INSTRUCTION
Reproduce each of the following records verbatim, keeping every line unchanged.

▬▬▬▬▬▬▬▬▬▬

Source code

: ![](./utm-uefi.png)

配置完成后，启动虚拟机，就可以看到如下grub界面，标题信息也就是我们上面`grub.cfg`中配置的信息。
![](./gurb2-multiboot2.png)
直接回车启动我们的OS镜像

▬▬▬▬▬▬▬▬▬▬

SOLUTION TO THIS PROBLEM
Source code

: ![](./utm-uefi.png)

配置完成后，启动虚拟机，就可以看到如下grub界面，标题信息也就是我们上面`grub.cfg`中配置的信息。
![](./gurb2-multiboot2.png)
直接回车启动我们的OS镜像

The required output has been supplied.